» Problem description:
Hunt through the lines below for the string "information" and copy each one that has it.

» Excerpts from a dataset:
'''

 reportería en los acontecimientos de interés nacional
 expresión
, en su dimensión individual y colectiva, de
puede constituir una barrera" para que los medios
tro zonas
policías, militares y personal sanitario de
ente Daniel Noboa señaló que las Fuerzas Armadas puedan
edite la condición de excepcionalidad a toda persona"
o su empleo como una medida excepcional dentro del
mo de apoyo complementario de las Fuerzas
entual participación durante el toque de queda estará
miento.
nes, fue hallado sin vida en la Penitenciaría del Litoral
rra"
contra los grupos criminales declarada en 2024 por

'''
'''

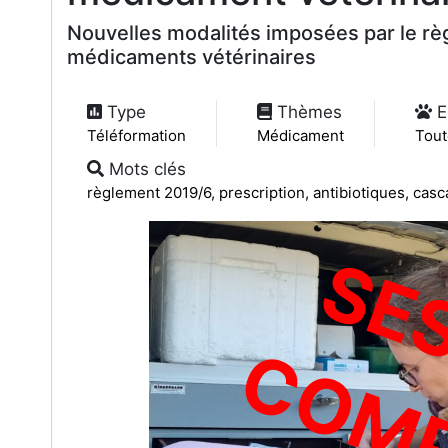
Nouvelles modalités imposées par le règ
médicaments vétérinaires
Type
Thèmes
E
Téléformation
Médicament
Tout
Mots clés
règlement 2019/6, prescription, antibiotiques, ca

'''
'''

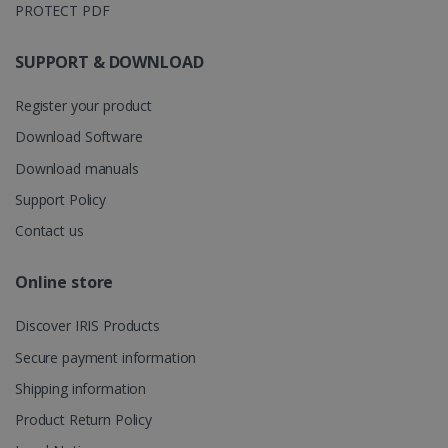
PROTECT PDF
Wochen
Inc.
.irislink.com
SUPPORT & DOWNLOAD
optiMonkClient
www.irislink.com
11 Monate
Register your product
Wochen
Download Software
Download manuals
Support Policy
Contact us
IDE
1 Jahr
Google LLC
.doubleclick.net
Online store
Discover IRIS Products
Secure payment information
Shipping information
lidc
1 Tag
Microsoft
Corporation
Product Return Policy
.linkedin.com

'''

» Written solution:
Secure payment information
Shipping information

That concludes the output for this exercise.